Move gobs of small files quickly with ssh and "|" in one go
If you need to copy a lot of files to another computer in Linux, you can use scp with the "r" and "C" flags.
"r" makes it copy recursively and "C" makes it compress the files before sending them, which saves a bit of bandwidth. However the overhead of using scp for copying many small files is huge, at least an order of magnitude (10 times), maybe two, bigger on my machine transporting a couple of thousand of files. One solution is to use tar and first create a tarball, and then copy that over.

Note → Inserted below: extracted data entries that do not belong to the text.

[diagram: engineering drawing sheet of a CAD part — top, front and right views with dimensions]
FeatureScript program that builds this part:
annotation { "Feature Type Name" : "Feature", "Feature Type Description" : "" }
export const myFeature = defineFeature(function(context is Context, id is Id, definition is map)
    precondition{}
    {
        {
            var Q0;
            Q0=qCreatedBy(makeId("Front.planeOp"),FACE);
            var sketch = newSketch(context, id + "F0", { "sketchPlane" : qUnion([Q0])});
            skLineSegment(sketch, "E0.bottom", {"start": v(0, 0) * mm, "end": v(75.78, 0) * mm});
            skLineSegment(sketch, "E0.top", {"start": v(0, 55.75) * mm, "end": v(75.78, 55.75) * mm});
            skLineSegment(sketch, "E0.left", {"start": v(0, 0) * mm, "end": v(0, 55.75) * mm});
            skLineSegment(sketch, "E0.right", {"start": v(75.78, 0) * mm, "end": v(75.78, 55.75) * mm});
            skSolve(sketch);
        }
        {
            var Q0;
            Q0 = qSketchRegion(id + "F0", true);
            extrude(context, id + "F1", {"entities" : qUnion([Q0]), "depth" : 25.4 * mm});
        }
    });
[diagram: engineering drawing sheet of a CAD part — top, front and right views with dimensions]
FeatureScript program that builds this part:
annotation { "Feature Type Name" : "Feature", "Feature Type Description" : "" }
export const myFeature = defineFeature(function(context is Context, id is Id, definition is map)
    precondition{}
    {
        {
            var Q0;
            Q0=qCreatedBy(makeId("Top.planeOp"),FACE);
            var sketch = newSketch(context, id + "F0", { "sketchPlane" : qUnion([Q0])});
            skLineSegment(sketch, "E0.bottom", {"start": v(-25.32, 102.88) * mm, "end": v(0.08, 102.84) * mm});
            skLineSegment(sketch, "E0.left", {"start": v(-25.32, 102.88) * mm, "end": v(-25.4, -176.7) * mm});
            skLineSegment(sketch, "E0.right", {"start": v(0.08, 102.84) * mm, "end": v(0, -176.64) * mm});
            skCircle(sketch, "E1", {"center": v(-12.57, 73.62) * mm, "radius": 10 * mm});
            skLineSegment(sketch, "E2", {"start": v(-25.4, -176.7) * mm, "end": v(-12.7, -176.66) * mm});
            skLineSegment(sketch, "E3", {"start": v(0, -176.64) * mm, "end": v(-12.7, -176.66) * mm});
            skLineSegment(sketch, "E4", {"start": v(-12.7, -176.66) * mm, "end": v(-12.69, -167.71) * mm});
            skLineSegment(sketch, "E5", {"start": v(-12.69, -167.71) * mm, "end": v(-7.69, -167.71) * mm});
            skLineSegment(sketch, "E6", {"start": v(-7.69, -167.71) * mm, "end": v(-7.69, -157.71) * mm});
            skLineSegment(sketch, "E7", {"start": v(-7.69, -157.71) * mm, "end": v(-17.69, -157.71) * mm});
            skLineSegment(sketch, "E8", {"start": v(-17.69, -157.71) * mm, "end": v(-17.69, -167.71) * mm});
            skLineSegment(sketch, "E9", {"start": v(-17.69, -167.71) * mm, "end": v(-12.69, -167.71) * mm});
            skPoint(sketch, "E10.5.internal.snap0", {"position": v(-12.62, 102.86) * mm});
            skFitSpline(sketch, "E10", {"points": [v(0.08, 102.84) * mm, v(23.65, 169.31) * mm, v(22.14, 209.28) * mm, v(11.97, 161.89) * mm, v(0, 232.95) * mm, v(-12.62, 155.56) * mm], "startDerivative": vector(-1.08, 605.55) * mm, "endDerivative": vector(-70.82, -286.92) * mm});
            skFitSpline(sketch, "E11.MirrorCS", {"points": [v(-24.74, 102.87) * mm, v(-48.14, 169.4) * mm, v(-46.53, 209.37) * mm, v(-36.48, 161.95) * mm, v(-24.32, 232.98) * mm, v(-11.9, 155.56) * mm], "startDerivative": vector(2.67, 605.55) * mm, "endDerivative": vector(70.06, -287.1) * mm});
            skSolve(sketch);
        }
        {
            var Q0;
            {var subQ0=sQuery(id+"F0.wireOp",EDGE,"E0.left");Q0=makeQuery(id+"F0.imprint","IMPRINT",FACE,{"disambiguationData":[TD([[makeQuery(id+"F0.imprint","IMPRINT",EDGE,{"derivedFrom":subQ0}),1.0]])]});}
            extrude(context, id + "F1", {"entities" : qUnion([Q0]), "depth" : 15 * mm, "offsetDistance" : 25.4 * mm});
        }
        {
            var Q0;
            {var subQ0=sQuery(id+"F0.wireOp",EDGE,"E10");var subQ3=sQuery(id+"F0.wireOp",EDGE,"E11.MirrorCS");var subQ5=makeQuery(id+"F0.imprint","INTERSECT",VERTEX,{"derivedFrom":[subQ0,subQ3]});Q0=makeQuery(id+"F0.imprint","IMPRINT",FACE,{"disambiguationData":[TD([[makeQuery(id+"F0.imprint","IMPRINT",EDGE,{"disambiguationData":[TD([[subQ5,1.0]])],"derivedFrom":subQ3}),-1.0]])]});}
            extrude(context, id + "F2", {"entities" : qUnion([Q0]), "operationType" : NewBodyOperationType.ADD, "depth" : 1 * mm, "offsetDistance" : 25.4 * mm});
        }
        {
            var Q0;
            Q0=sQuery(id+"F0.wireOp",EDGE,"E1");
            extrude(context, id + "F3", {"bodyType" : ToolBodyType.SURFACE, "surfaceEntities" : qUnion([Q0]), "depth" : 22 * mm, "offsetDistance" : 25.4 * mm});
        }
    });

However sometimes you may not have space on the source device to make a tarball. In that case you can tar it "on the fly" and pipe it to not scp, but ssh. It turns out that you can supply commands to ssh already on login:
tar zcf - SOURCEDIR | ssh user1@remotehost "cat > /DESTDIR/DESTFILE.tar.gz"
If you are not already authorized with keys on the remote host, it will prompt you with a password.
I pretty much stole the command above from:
Lâmôlabs » Pushing & Pulling Files Around Using tar, ssh, scp, & rsync
I just omitted the "v" flag, since even though you can still supply your password, the prompt gets buried in verbose output with the "v" flag.
And if you do not want a tar ball as the end result on the remote computer, you can unpack it on the fly:
localhost% tar zcf - SOURCEDIR | ssh user1@remotehost tar zxvf -
Again taken from the Lâmôlabs page, again omitting the "v" flag.